Toutes les autres aides sociales seront examinées pour une possible intégration au RUA. Les associations sont d’autant plus en alerte que l’AAH (1,1 million de personnes), par exemple, est une prestation spécifique attachée à la situation individuelle de la personne. Comment les intégrer au RUA alors que certaines ne pourront jamais travailler ? De même, intégrer les APL pose un énorme problème. L’APL n’est pas un minima social mais une aide personnalisée permettant l’entrée ou le maintien dans un logement. Bon nombre de familles, sur les 6.5 millions de ménages qui la perçoivent, sont au-dessus des minima sociaux. Les associations ont la plus grande crainte que des économies ne soient proposées sur cette allocation, appauvrissant tous les ménages qui y ont droit. En effet, du fait de la situation économique et de l’emploi, de l’incitation à demander le RUA pour ceux qui n’exerçaient pas leurs droits, la hausse des bénéficiaires du RUA va augmenter et, s’il n’y a pas de rallonge budgétaire, les prestations baisseront, c’est mathématique. Macron prendra donc aux pauvres pour redonner aux plus pauvres.
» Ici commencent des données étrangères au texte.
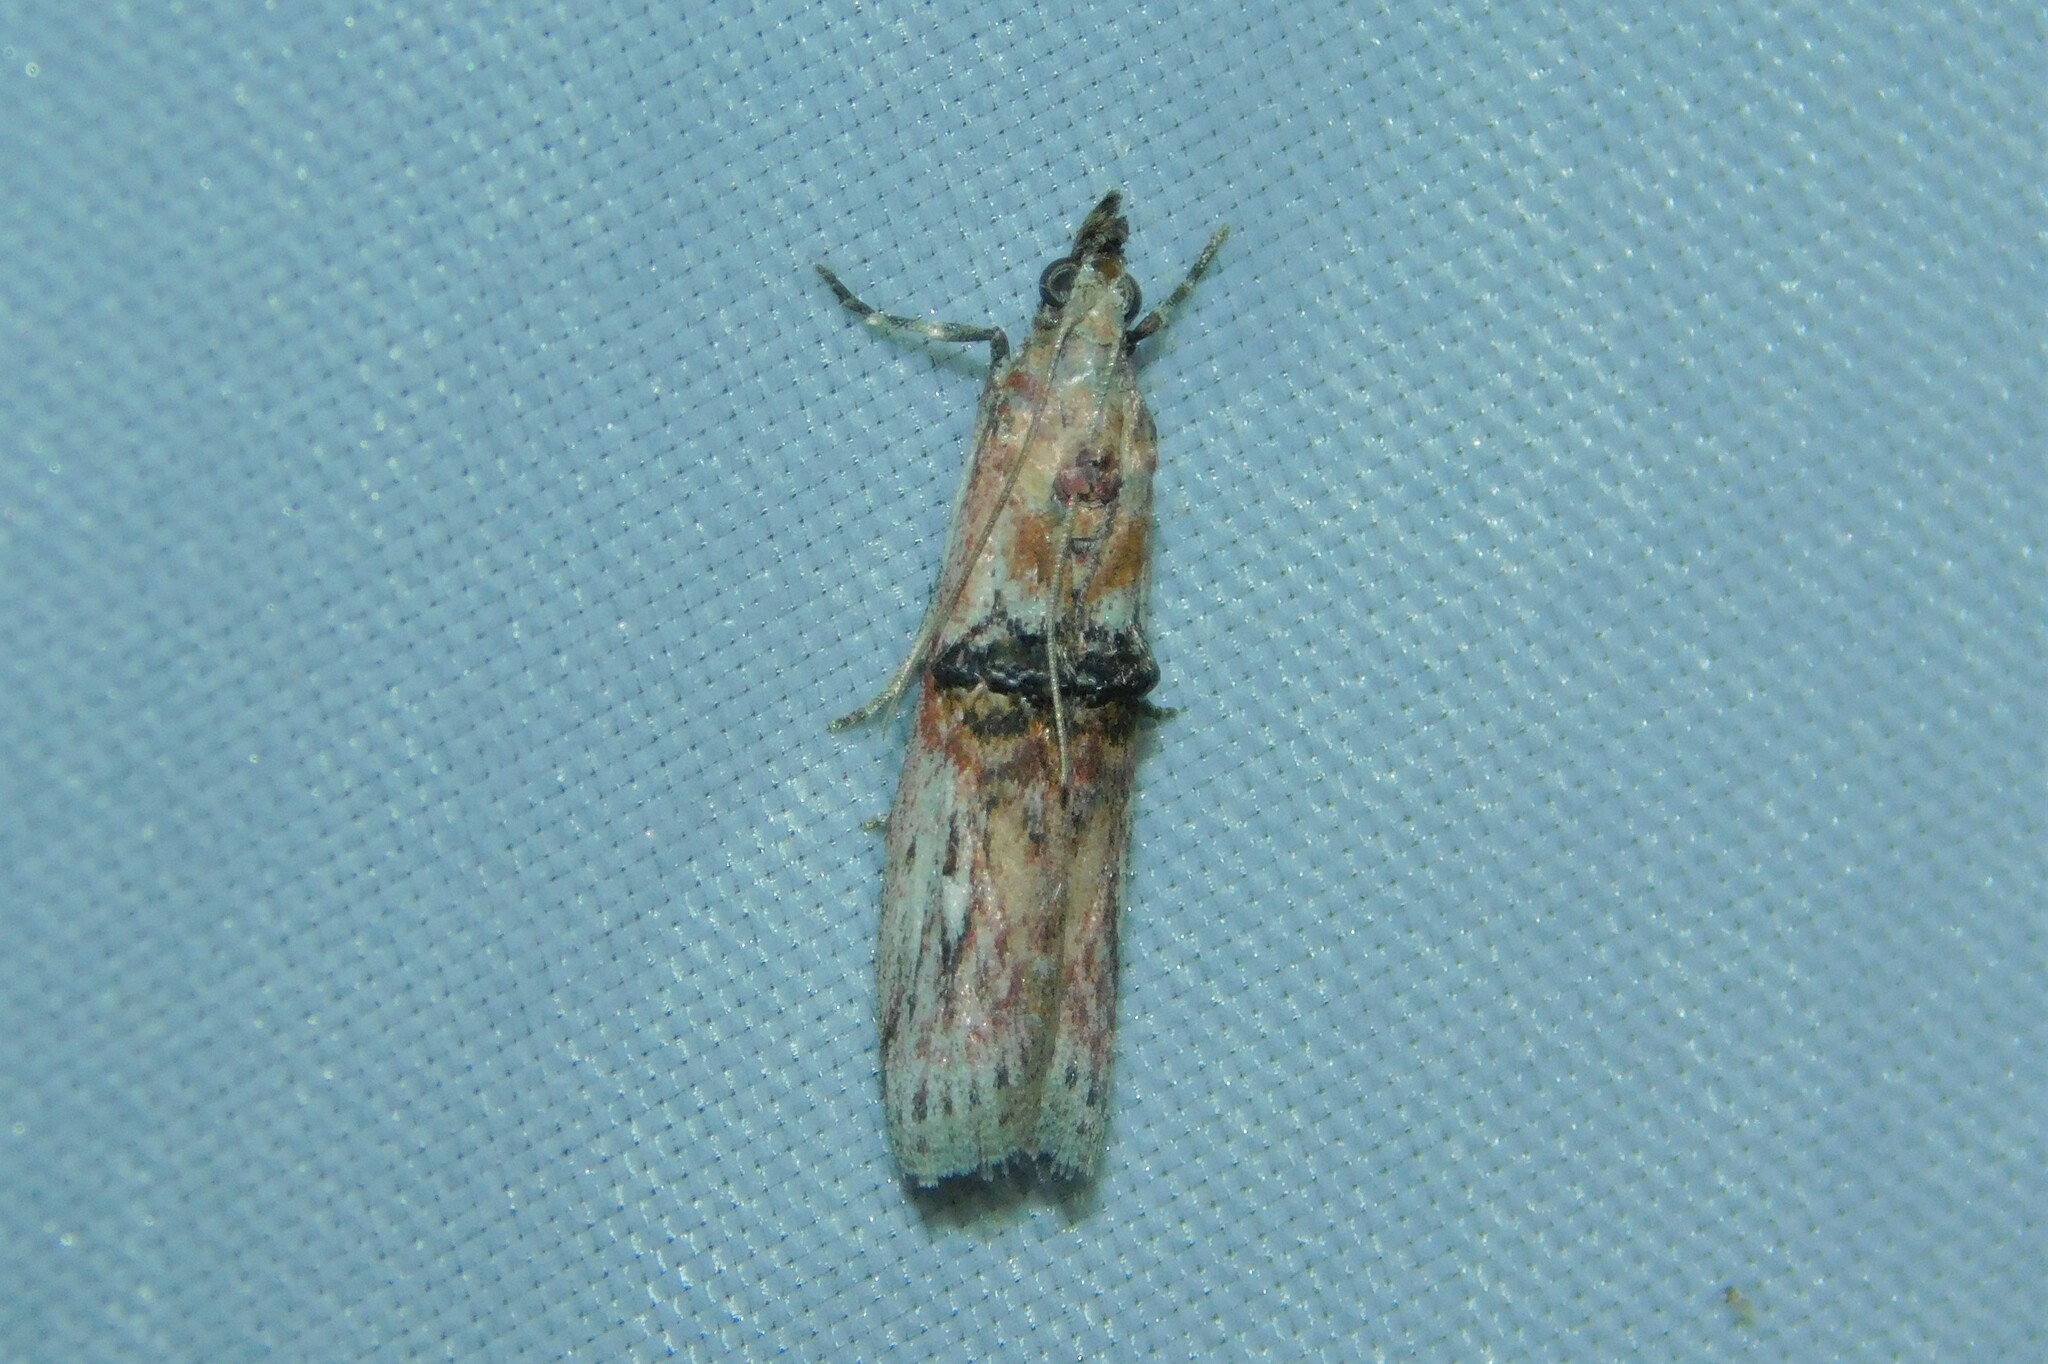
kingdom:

Par ailleurs, les associations sont très méfiantes sur la volonté de « simplifier », « donner accès automatique », « réajuster tous les 3 mois », alors que les aides actuelles (certes pas toujours très lisibles) ont des critères d’obtention spécifiques et des calculs de leur montant différents. Selon une enquête du ministère des affaires sociales, en 2015, les minima sociaux et prestations sociales ont compté, 4.15 millions de personnes, si l’on y ajoute conjoints et enfants, on atteint le chiffre d’environ 7 millions de personnes qui vivent (ou survivent) avec ces prestations. Le RSA, l’AAH, le minimum vieillesse et l’ASS comptent le plus d’allocataires, respectivement : 1 860 000, 1 090 200, 552 600 et 454 000. Cela a représenté une dépense de 26.2 milliards d’euros (1,2 % du PIB), soit 2,3 % du montant des prestations sociales globales (incluant notamment Allocations familiales, APL, etc.). On comprend pourquoi, ceux qui veulent diminuer les dépenses publiques lorgnent sur les sommes versées qui en font saliver certains ; les aides au logement, par exemple, représentent à elles seules 18 milliards €. Sans l’ensemble des prestations et aides sociales, la part de la population vivant en dessous du seuil de pauvreté serait de de 22,3 % au lieu de 14,2 %.

Pour l’heure les associations et autres organisations qui luttent  contre la pauvreté ont fait connaître leur opposition à une solution qui déshabillerait le pauvre Paul pour rhabiller le plus pauvre Pierre. Et elles ne sont guère rassurées par Macron qui nous refait le coup du « grand débat bis » sur le mode enfumage avant gazage, en proposant, à l’issue de la concertation des associations, des syndicats salariés et patronaux, des collectivités territoriales, une consultation publique, en ligne, et des réunions partout en France, et, enfin par la mise en place d’un jury de citoyens ( ?) pour aboutir, en fin d’année à une synthèse des travaux, base du projet de loi présenté courant 2020 au Parlement, pour une mise en application en 2023. Nous aurons à intervenir pour dire ce qui se cache derrière ce nouveau chantier macronien.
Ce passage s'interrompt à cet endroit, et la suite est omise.